● What needs to be done
All of the records below are to be printed exactly; the pictures are to be left out.

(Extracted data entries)
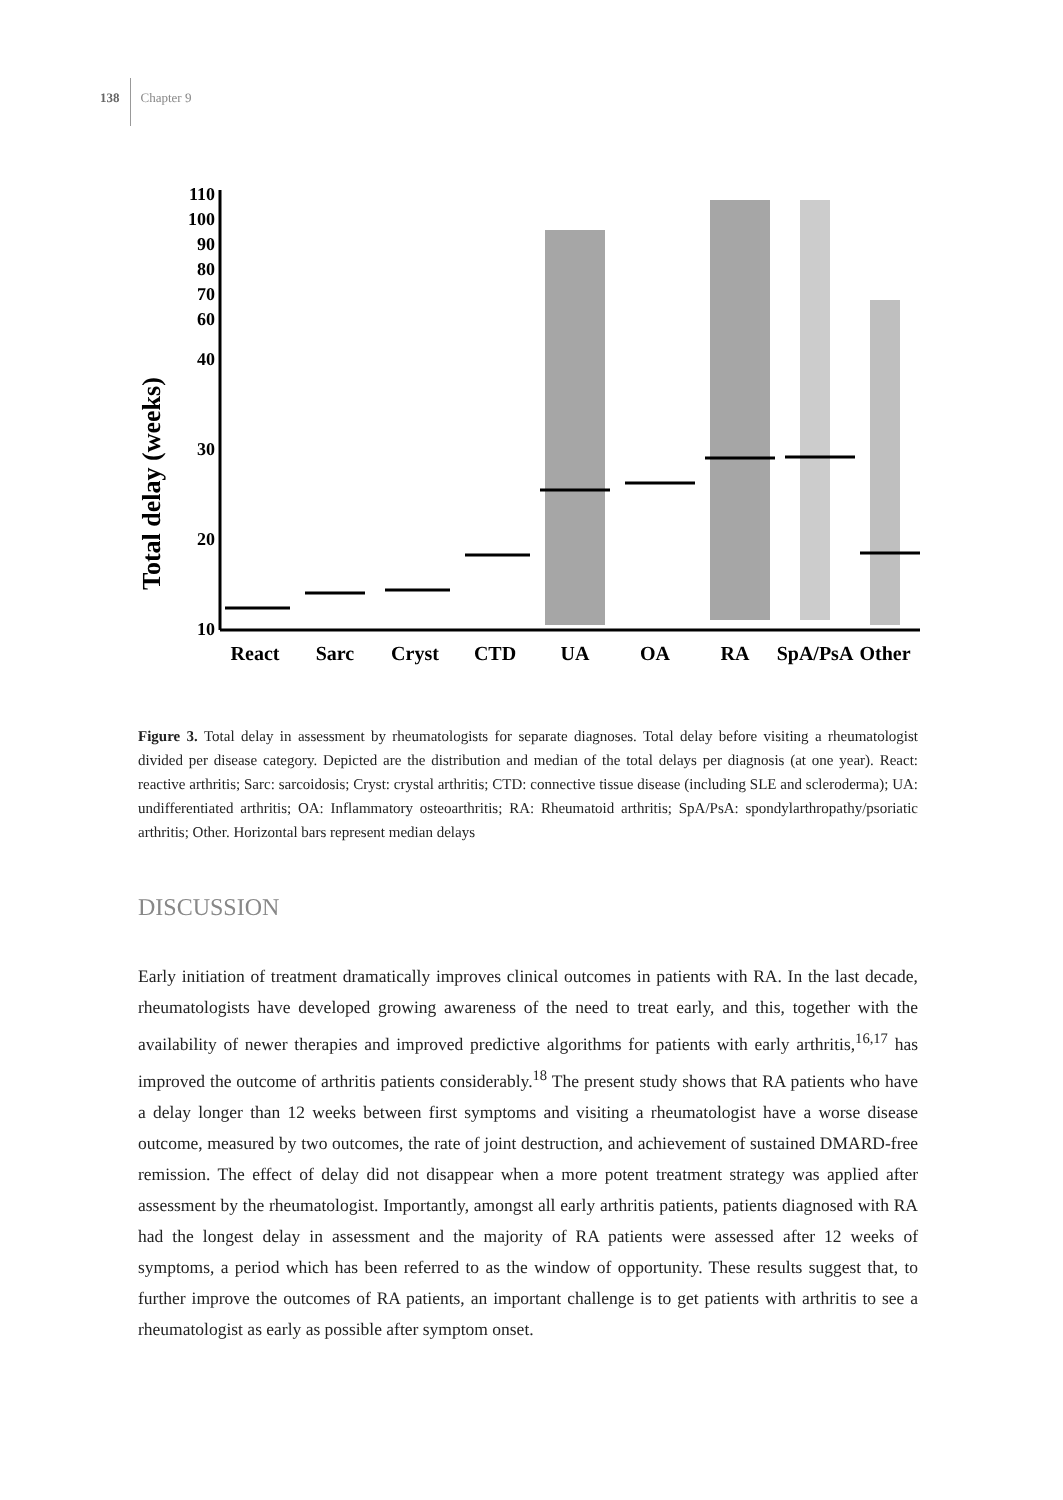138 Chapter 9
Total delay (weeks)
110
100
90
80
70
60
40
30
20
10
React
Sarc
Cryst
CTD
UA
OA
RA
SpA/PsA
Other
Figure 3. Total delay in assessment by rheumatologists for separate diagnoses. Total delay before visiting a rheumatologist divided per disease category. Depicted are the distribution and median of the total delays per diagnosis (at one year). React: reactive arthritis; Sarc: sarcoidosis; Cryst: crystal arthritis; CTD: connective tissue disease (including SLE and scleroderma); UA: undifferentiated arthritis; OA: Inflammatory osteoarthritis; RA: Rheumatoid arthritis; SpA/PsA: spondylarthropathy/psoriatic arthritis; Other. Horizontal bars represent median delays
DISCUSSION
Early initiation of treatment dramatically improves clinical outcomes in patients with RA. In the last decade, rheumatologists have developed growing awareness of the need to treat early, and this, together with the availability of newer therapies and improved predictive algorithms for patients with early arthritis,<sup>16,17</sup> has improved the outcome of arthritis patients considerably.<sup>18</sup> The present study shows that RA patients who have a delay longer than 12 weeks between first symptoms and visiting a rheumatologist have a worse disease outcome, measured by two outcomes, the rate of joint destruction, and achievement of sustained DMARD-free remission. The effect of delay did not disappear when a more potent treatment strategy was applied after assessment by the rheumatologist. Importantly, amongst all early arthritis patients, patients diagnosed with RA had the longest delay in assessment and the majority of RA patients were assessed after 12 weeks of symptoms, a period which has been referred to as the window of opportunity. These results suggest that, to further improve the outcomes of RA patients, an important challenge is to get patients with arthritis to see a rheumatologist as early as possible after symptom onset.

● Result for this task
138 Chapter 9
Total delay (weeks)
110
100
90
80
70
60
40
30
20
10
React
Sarc
Cryst
CTD
UA
OA
RA
SpA/PsA
Other
Figure 3. Total delay in assessment by rheumatologists for separate diagnoses. Total delay before visiting a rheumatologist divided per disease category. Depicted are the distribution and median of the total delays per diagnosis (at one year). React: reactive arthritis; Sarc: sarcoidosis; Cryst: crystal arthritis; CTD: connective tissue disease (including SLE and scleroderma); UA: undifferentiated arthritis; OA: Inflammatory osteoarthritis; RA: Rheumatoid arthritis; SpA/PsA: spondylarthropathy/psoriatic arthritis; Other. Horizontal bars represent median delays
DISCUSSION
Early initiation of treatment dramatically improves clinical outcomes in patients with RA. In the last decade, rheumatologists have developed growing awareness of the need to treat early, and this, together with the availability of newer therapies and improved predictive algorithms for patients with early arthritis,<sup>16,17</sup> has improved the outcome of arthritis patients considerably.<sup>18</sup> The present study shows that RA patients who have a delay longer than 12 weeks between first symptoms and visiting a rheumatologist have a worse disease outcome, measured by two outcomes, the rate of joint destruction, and achievement of sustained DMARD-free remission. The effect of delay did not disappear when a more potent treatment strategy was applied after assessment by the rheumatologist. Importantly, amongst all early arthritis patients, patients diagnosed with RA had the longest delay in assessment and the majority of RA patients were assessed after 12 weeks of symptoms, a period which has been referred to as the window of opportunity. These results suggest that, to further improve the outcomes of RA patients, an important challenge is to get patients with arthritis to see a rheumatologist as early as possible after symptom onset.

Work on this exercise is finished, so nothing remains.